Like any sovereign nation, Israel has the right to determine the conditions of entry to and exit from its territory, according to security, political or economic considerations.
Second and more important: The issues involved in Israel's policies regarding its border crossings should not be considered purely under the rubric of security. Even Sunday's bus bombing in Jerusalem and Monday's in Tel Aviv should alert us to the fact that the issue transcends security.
The question goes to the heart of the nature of our relationship with the Palestinians.
Given so many decades of war and enmity, it is totally unrealistic to expect a swift transition to the kind of relations that exist among the Benelux countries. That is why any analogy with Western European countries is, for the moment, irrelevant.
The enormous economic gaps between Israel and the Palestinian territories make any attempt at economic integration equally meaningless unless one is thinking in terms of a Bantustan puppet state emerging on Israel's doorstep.
Surely this is not the shape of peace and reconciliation. Nor is unemployment the cause of terrorism.
The Palestinians need economic development. But making them the hewers of wood and drawers of water for a developed, modern Israeli economy isn't the way to go about it. It should be the responsibility of the Arab world, and of the Palestinian diaspora, to help the emerging Palestinian entity develop economically.
To put it bluntly: Despite the obvious interest of some Israeli employers in cheap, non-unionized Palestinian labor, there is no intrinsic Israeli interest in this.
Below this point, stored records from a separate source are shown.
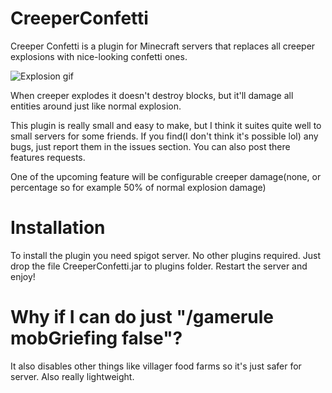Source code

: # CreeperConfetti
Creeper Confetti is a plugin for Minecraft servers that replaces all creeper explosions with nice-looking confetti ones.

![Explosion gif](https://imgur.com/AoU7oSn.gif)

When creeper explodes it doesn't destroy blocks, but it'll damage all entities around just like normal explosion.

This plugin is really small and easy to make, but I think it suites quite well to small servers for some friends. If you find(I don't think it's possible lol) any bugs, just report them in the issues section. You can also post there features requests.

One of the upcoming feature will be configurable creeper damage(none, or percentage so for example 50% of normal explosion damage)

# Installation
To install the plugin you need spigot server. No other plugins required. Just drop the file CreeperConfetti.jar to plugins folder. Restart the server and enjoy!

# Why if I can do just "/gamerule mobGriefing false"?
It also disables other things like villager food farms so it's just safer for server. Also really lightweight.
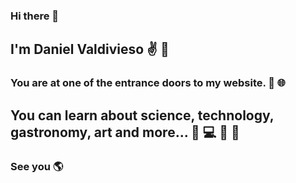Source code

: ### Hi there 👋

## I'm Daniel Valdivieso  :v: :rocket:
### You are at one of the entrance doors to my website. :crystal_ball: :globe_with_meridians:
## You can learn about science, technology, gastronomy, art and more... :milky_way: :computer: :curry: :art:
### See you :earth_americas:

<!--
**danielvaldivv/danielvaldivv** is a ✨ _special_ ✨ repository because its `README.md` (this file) appears on your GitHub profile.

Here are some ideas to get you started:

- 🔭 I’m currently working on ...
- 🌱 I’m currently learning ...
- 👯 I’m looking to collaborate on ...
- 🤔 I’m looking for help with ...
- 💬 Ask me about ...
- 📫 How to reach me: ...
- 😄 Pronouns: ...
- ⚡ Fun fact: ...
-->
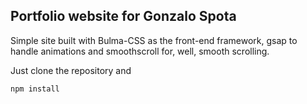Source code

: ## Portfolio website for Gonzalo Spota

Simple site built with Bulma-CSS as the front-end framework, gsap to handle animations and smoothscroll for, well, smooth scrolling.

Just clone the repository and

`npm install`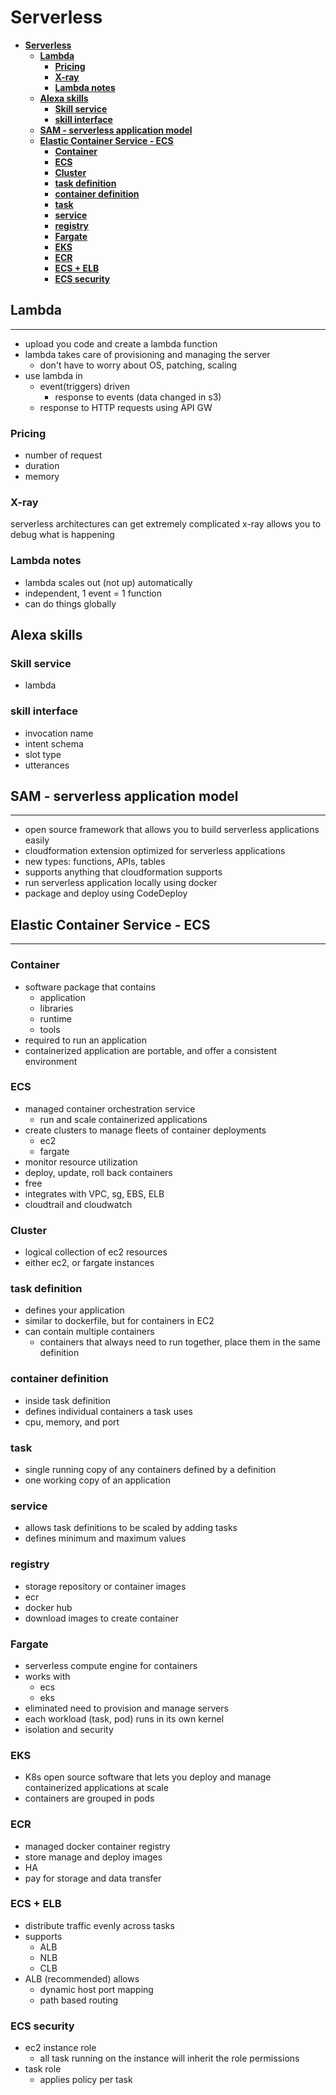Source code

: # **Serverless**

- [**Serverless**](#serverless)
  - [**Lambda**](#lambda)
    - [**Pricing**](#pricing)
    - [**X-ray**](#x-ray)
    - [**Lambda notes**](#lambda-notes)
  - [**Alexa skills**](#alexa-skills)
    - [**Skill service**](#skill-service)
    - [**skill interface**](#skill-interface)
  - [**SAM - serverless application model**](#sam---serverless-application-model)
  - [**Elastic Container Service - ECS**](#elastic-container-service---ecs)
    - [**Container**](#container)
    - [**ECS**](#ecs)
    - [**Cluster**](#cluster)
    - [**task definition**](#task-definition)
    - [**container definition**](#container-definition)
    - [**task**](#task)
    - [**service**](#service)
    - [**registry**](#registry)
    - [**Fargate**](#fargate)
    - [**EKS**](#eks)
    - [**ECR**](#ecr)
    - [**ECS + ELB**](#ecs--elb)
    - [**ECS security**](#ecs-security)

## **Lambda**

---

- upload you code and create a lambda function
- lambda takes care of provisioning and managing the server
  - don't have to worry about OS, patching, scaling
- use lambda in
  - event(triggers) driven
    - response to events (data changed in s3)
  - response to HTTP requests using API GW

### **Pricing**

- number of request
- duration
- memory

### **X-ray**

serverless architectures can get extremely complicated
x-ray allows you to debug what is happening

### **Lambda notes**

- lambda scales out (not up) automatically
- independent, 1 event = 1 function
- can do things globally

## **Alexa skills**

### **Skill service**

- lambda

### **skill interface**

- invocation name
- intent schema
- slot type
- utterances

## **SAM - serverless application model**

---

- open source framework that allows you to build serverless applications easily
- cloudformation extension optimized for serverless applications
- new types: functions, APIs, tables
- supports anything that cloudformation supports
- run serverless application locally using docker
- package and deploy using CodeDeploy

## **Elastic Container Service - ECS**

---

### **Container**

- software package that contains
  - application
  - libraries
  - runtime
  - tools
- required to run an application
- containerized application are portable, and offer a consistent environment

### **ECS**

- managed container orchestration service
  - run and scale containerized applications
- create clusters to manage fleets of container deployments
  - ec2
  - fargate
- monitor resource utilization
- deploy, update, roll back containers
- free
- integrates with VPC, sg, EBS, ELB
- cloudtrail and cloudwatch

### **Cluster**

- logical collection of ec2 resources
- either ec2, or fargate instances

### **task definition**

- defines your application
- similar to dockerfile, but for containers in EC2
- can contain multiple containers
  - containers that always need to run together, place them in the same definition

### **container definition**

- inside task definition
- defines individual containers a task uses
- cpu, memory, and port

### **task**

- single running copy of any containers defined by a definition
- one working copy of an application

### **service**

- allows task definitions to be scaled by adding tasks
- defines minimum and maximum values

### **registry**

- storage repository or container images
- ecr
- docker hub
- download images to create container

### **Fargate**

- serverless compute engine for containers
- works with
  - ecs
  - eks
- eliminated need to provision and manage servers
- each workload (task, pod) runs in its own kernel
- isolation and security

### **EKS**

- K8s open source software that lets you deploy and manage containerized applications at scale
- containers are grouped in pods

### **ECR**

- managed docker container registry
- store manage and deploy images
- HA
- pay for storage and data transfer

### **ECS + ELB**

- distribute traffic evenly across tasks
- supports
  - ALB
  - NLB
  - CLB
- ALB (recommended) allows
  - dynamic host port mapping
  - path based routing

### **ECS security**

- ec2 instance role
  - all task running on the instance will inherit the role permissions
- task role
  - applies policy per task
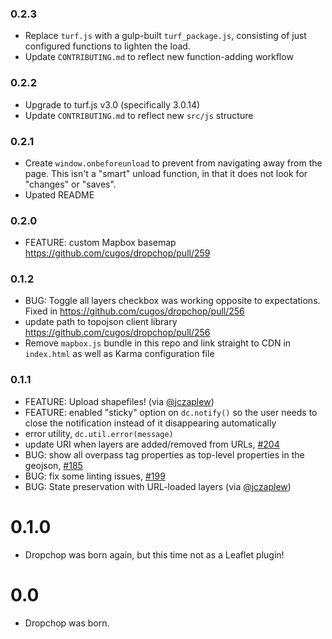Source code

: ### 0.2.3

* Replace `turf.js` with a gulp-built `turf_package.js`, consisting of just configured functions to lighten the load.
* Update `CONTRIBUTING.md` to reflect new function-adding workflow

### 0.2.2

* Upgrade to turf.js v3.0 (specifically 3.0.14)
* Update `CONTRIBUTING.md` to reflect new `src/js` structure

### 0.2.1

* Create `window.onbeforeunload` to prevent from navigating away from the page. This isn't a "smart" unload function, in that it does not look for "changes" or "saves".
* Upated README

### 0.2.0

* FEATURE: custom Mapbox basemap https://github.com/cugos/dropchop/pull/259

### 0.1.2

* BUG: Toggle all layers checkbox was working opposite to expectations. Fixed in https://github.com/cugos/dropchop/pull/256
* update path to topojson client library https://github.com/cugos/dropchop/pull/256
* Remove `mapbox.js` bundle in this repo and link straight to CDN in `index.html` as well as Karma configuration file

### 0.1.1

* FEATURE: Upload shapefiles! (via [@jczaplew](https://github.com/jczaplew))
* FEATURE: enabled "sticky" option on `dc.notify()` so the user needs to close the notification instead of it disappearing automatically
* error utility, `dc.util.error(message)`
* update URI when layers are added/removed from URLs, [#204](https://github.com/cugos/dropchop/issues/204)
* BUG: show all overpass tag properties as top-level properties in the geojson, [#185](https://github.com/cugos/dropchop/issues/185)
* BUG: fix some linting issues, [#199](https://github.com/cugos/dropchop/issues/199)
* BUG: State preservation with URL-loaded layers (via [@jczaplew](https://github.com/jczaplew))

# 0.1.0

* Dropchop was born again, but this time not as a Leaflet plugin!

# 0.0

* Dropchop was born.
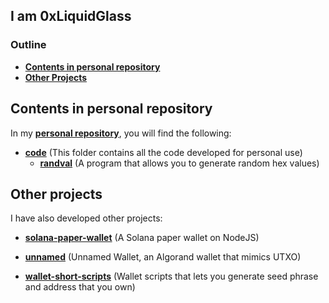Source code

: ## I am 0xLiquidGlass

### Outline
- [__Contents in personal repository__](#contents-in-personal-repository)
- [__Other Projects__](#other-projects)

## Contents in personal repository
In my [__personal repository__](https://github.com/0xLiquidGlass/0xLiquidGlass), you will find the following:

- [__code__](code) (This folder contains all the code developed for personal use)
    - [__randval__](code/randval) (A program that allows you to generate random hex values)
    
## Other projects
I have also developed other projects:

- [__solana-paper-wallet__](https://github.com/0xLiquidGlass/solana-paper-wallet) (A Solana paper wallet on NodeJS)

- [__unnamed__](https://github.com/0xLiquidGlass/unnamed) (Unnamed Wallet, an Algorand wallet that mimics UTXO)

- [__wallet-short-scripts__](https://github.com/0xLiquidGlass/wallet-short-scripts) (Wallet scripts that lets you generate seed phrase and address that you own)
Nor does Israel owe the Palestinians a living.
So long as they were under Israeli occupation, we had that responsibility — but not any more. Once the Palestinians achieved self-rule, Israel's responsibility ceased.
This ought to be stated clearly and equivocally to Israeli employers, who parade their exploitative self-interest under the cloak of caring for unemployed Palestinians, and to Israeli and other civil rights advocates, who are (justly) concerned about economic conditions in the territories. They need to be told that the address for their complaints is not Israel.
Last but not least, it needs to be stated to the Palestinians themselves. They finally need to realize that responsibility goes with self-rule.
Their continuing gripes against Israel are a continuation of the dependency syndrome. They and those Israelis who would like to continue a relationship of hegemony toward the Palestinians, calling it "cooperation," now have to realize that we are at a crossroads toward a new kind of relationship between our two peoples.
Under difficult conditions, the Palestinians have achieved a measure of self-rule which will, hopefully, lead them toward complete emancipation from Israeli domination.
But economic dependency mustn't replace political and military occupation.
Palestinian self-reliance must be enlarged with the help of Arab solidarity, and Palestinian leaders, who for decades were able to mobilize the whole Arab world on their behalf in their fight against Israel, must now rely on that same Arab solidarity in their moment of hope.
Even under the present complicated conditions, ending Israeli rule over two million Palestinians was a necessary step, and a great achievement.
It was a two-fold emancipation, freeing Palestinians from Israeli rule, and freeing Israelis from the political and moral burden of ruling another nation against its will.
The more separation that can now be achieved between the two populations and the two economies, the better the chances for cooperation with equality and mutual self-respect in the future.